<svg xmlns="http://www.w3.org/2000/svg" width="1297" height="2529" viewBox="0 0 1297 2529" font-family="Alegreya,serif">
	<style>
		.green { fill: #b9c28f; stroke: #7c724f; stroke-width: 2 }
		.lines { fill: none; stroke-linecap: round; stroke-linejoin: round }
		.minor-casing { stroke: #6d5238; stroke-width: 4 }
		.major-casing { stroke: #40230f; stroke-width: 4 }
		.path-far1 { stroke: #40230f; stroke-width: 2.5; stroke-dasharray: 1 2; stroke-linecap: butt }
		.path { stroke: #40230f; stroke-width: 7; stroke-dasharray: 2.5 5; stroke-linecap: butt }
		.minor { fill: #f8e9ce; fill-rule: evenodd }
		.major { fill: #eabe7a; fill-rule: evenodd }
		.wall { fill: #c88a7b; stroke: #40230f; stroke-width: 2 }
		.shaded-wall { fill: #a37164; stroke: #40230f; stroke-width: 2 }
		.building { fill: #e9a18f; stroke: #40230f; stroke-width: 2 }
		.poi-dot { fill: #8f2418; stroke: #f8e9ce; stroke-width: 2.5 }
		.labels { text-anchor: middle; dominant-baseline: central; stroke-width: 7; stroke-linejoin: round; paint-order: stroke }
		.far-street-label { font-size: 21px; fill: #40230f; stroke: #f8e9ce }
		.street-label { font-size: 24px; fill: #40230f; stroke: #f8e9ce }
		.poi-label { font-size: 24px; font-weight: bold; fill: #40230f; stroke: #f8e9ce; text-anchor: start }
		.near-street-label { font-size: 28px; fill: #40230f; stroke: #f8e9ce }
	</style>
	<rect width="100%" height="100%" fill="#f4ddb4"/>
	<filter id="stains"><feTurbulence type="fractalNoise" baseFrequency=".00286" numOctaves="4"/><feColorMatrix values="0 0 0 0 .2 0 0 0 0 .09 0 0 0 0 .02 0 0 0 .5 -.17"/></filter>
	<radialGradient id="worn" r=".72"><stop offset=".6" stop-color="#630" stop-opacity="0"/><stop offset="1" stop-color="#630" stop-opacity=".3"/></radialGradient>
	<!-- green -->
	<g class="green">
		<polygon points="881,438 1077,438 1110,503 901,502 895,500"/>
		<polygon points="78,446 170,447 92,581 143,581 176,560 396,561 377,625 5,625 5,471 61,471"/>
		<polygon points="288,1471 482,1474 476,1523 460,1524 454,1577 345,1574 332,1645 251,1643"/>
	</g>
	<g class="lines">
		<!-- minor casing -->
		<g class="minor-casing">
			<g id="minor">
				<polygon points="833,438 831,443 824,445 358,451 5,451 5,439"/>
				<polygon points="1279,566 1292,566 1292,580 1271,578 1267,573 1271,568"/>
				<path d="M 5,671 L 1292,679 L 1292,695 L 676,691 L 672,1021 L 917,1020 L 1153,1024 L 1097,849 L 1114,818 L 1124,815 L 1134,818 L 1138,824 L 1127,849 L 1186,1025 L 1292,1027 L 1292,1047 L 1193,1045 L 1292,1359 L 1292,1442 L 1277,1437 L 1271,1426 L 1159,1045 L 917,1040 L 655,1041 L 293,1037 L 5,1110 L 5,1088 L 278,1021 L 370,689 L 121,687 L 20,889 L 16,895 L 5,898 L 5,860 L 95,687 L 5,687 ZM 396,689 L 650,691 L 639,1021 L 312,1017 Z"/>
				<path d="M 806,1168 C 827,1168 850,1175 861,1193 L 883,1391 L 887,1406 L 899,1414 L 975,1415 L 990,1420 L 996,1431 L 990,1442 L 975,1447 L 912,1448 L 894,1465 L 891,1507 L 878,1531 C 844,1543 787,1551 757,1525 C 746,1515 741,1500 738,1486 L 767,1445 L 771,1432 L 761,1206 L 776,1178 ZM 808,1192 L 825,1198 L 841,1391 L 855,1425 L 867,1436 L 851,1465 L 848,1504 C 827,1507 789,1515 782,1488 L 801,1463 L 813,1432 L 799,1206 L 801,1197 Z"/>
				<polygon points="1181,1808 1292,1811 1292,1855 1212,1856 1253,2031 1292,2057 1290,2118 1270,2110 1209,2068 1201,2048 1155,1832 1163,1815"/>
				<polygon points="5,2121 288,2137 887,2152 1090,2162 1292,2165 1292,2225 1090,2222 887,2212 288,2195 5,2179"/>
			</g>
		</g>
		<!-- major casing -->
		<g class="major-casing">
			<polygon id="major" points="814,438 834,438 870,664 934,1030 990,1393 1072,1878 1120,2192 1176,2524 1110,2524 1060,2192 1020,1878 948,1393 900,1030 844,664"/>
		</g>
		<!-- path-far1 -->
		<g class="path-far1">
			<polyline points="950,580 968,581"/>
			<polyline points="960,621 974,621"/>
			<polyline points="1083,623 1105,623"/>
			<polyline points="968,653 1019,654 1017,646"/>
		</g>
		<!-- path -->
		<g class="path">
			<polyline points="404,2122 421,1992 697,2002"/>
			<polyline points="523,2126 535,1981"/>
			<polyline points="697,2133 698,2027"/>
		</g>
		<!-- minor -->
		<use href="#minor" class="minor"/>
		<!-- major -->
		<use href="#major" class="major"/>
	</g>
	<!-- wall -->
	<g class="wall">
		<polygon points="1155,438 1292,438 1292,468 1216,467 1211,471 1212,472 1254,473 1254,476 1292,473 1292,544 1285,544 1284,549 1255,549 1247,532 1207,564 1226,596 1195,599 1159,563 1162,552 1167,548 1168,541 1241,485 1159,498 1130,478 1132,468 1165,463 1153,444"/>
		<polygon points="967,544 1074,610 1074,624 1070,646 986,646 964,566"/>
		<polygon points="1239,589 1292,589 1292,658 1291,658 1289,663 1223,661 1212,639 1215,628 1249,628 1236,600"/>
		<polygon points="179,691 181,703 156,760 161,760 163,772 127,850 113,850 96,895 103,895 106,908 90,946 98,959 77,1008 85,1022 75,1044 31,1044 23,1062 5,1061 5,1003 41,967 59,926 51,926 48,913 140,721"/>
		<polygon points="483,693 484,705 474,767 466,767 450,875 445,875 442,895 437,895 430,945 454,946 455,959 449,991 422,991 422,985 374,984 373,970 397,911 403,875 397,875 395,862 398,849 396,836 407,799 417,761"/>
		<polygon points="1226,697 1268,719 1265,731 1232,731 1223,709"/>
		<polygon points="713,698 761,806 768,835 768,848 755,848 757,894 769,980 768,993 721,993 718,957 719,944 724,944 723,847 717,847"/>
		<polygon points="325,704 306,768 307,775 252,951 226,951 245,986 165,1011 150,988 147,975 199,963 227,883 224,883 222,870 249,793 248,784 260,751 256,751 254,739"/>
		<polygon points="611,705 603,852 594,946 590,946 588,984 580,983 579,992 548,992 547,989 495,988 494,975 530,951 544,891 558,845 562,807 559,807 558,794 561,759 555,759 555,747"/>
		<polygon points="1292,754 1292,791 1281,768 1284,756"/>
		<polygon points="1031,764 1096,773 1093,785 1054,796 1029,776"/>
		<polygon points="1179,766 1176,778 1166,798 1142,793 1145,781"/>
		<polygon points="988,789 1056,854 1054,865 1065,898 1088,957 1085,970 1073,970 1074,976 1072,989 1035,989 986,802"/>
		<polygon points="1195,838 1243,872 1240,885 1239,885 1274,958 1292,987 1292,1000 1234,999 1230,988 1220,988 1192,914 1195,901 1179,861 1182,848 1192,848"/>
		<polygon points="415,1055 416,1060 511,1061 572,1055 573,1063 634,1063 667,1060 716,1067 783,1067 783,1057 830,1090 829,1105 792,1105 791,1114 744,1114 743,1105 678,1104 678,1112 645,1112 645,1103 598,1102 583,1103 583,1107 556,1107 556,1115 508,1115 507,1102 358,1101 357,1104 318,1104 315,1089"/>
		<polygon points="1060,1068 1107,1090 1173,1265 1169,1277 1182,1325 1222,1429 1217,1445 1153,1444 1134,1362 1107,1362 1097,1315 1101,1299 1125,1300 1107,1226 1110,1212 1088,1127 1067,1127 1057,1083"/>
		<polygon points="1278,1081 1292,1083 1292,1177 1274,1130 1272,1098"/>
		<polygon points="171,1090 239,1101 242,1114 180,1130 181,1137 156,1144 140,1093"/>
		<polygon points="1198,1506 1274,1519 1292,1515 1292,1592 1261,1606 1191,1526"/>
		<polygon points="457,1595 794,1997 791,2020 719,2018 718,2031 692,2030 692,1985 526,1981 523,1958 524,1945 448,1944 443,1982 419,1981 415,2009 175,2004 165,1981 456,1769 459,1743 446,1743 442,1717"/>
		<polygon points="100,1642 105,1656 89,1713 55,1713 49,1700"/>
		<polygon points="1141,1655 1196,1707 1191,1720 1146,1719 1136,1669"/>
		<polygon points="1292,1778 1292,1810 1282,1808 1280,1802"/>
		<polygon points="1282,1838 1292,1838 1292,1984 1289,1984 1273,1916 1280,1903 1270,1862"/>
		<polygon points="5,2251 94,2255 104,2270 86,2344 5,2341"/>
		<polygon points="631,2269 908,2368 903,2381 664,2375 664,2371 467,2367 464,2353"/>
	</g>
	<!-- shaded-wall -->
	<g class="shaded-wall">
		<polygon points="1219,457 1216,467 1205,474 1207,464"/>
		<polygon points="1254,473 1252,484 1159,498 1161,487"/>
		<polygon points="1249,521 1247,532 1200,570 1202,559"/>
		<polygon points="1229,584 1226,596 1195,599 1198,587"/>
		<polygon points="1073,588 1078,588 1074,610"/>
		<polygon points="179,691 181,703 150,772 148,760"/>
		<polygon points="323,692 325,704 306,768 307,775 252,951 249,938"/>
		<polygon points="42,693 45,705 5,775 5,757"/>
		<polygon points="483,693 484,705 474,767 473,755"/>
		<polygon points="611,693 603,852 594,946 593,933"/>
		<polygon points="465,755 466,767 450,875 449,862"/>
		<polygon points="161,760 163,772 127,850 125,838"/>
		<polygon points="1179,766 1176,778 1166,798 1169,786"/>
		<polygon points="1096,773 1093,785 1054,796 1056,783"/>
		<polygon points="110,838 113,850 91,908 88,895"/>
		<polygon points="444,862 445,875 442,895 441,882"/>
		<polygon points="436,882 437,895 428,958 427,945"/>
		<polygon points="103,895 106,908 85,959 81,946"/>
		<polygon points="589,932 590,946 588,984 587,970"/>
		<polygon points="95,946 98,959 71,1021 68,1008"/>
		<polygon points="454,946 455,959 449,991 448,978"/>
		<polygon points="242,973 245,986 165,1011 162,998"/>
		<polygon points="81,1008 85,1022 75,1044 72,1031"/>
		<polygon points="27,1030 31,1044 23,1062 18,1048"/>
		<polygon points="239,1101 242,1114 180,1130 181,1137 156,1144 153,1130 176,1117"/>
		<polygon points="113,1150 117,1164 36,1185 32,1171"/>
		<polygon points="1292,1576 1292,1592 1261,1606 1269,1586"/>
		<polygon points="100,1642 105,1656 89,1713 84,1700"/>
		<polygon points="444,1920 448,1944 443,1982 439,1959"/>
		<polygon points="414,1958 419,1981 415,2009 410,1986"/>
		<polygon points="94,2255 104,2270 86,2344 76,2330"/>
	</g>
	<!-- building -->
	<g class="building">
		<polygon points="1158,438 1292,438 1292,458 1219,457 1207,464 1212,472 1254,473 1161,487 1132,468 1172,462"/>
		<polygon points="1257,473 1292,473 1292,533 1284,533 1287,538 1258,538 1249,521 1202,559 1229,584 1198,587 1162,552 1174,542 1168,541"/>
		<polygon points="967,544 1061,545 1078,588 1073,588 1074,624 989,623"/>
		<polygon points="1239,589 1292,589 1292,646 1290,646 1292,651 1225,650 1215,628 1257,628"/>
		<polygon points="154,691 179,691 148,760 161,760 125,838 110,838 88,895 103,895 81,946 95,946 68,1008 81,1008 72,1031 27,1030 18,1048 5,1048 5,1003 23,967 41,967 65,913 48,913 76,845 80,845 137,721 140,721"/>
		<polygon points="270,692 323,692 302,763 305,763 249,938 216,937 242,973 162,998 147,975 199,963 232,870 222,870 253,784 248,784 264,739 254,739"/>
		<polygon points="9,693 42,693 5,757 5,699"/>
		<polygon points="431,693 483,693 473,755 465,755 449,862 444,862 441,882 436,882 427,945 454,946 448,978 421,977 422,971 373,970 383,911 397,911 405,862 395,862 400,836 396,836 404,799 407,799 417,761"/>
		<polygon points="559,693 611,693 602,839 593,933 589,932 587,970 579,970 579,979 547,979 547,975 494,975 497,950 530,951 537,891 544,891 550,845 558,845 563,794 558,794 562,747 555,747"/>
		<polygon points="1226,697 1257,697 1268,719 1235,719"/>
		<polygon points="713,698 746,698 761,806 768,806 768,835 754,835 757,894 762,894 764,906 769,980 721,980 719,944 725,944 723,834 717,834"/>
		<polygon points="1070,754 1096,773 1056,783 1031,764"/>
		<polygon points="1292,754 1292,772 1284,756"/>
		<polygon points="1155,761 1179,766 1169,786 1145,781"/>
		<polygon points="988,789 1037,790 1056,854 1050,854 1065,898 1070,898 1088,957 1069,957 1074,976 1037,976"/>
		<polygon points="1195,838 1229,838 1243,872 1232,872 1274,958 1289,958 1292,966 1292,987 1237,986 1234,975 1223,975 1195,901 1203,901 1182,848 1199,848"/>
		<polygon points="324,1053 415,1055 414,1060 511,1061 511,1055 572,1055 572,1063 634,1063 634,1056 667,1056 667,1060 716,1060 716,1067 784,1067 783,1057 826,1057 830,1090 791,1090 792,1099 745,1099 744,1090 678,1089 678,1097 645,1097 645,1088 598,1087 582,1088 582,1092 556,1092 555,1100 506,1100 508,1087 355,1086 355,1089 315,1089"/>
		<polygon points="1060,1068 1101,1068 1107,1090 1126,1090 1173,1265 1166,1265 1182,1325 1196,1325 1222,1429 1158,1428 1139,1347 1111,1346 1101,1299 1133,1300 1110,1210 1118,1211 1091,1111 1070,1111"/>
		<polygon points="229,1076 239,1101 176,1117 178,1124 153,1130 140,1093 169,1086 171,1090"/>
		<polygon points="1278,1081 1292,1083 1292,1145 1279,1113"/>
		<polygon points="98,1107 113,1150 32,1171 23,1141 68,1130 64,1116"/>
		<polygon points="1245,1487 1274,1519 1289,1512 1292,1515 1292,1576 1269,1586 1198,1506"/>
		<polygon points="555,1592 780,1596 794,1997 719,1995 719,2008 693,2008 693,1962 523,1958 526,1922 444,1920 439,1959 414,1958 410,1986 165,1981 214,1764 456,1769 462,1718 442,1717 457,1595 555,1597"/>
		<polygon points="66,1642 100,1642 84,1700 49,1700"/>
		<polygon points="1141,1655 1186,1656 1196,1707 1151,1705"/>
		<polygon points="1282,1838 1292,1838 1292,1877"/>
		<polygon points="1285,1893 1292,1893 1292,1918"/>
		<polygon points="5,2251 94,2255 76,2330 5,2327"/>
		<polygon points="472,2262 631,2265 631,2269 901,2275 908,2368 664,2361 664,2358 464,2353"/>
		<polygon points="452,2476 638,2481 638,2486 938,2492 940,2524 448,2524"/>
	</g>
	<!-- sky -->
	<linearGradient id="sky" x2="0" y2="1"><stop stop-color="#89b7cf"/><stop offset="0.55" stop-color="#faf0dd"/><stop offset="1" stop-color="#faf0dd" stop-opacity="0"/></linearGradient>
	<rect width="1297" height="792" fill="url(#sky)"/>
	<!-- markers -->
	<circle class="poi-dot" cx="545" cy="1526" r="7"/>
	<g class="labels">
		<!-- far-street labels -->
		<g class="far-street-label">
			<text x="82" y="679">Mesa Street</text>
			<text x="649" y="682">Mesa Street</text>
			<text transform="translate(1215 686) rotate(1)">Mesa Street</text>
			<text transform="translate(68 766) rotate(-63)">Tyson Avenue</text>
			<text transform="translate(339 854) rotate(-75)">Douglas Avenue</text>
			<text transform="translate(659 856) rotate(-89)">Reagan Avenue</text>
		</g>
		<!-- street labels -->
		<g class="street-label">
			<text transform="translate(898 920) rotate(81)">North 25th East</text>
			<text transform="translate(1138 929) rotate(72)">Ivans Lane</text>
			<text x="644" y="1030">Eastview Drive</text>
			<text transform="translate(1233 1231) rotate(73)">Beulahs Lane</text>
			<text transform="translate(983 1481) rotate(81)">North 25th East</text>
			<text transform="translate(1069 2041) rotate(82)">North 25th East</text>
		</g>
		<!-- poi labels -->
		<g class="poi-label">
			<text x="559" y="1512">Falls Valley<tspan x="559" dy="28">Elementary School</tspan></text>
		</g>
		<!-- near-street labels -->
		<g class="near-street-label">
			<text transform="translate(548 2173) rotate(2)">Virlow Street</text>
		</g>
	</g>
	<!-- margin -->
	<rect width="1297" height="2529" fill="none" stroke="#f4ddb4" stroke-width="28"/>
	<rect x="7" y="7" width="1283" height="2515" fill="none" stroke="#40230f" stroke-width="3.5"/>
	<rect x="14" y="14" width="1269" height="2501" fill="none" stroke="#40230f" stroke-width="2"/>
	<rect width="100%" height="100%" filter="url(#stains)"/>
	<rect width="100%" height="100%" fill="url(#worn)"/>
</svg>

___

- ABOUT THIS TASK -
Out of the records above, pick each line that contains the string "worn".

- SOLUTION TO THIS TASK -
	<radialGradient id="worn" r=".72"><stop offset=".6" stop-color="#630" stop-opacity="0"/><stop offset="1" stop-color="#630" stop-opacity=".3"/></radialGradient>
	<rect width="100%" height="100%" fill="url(#worn)"/>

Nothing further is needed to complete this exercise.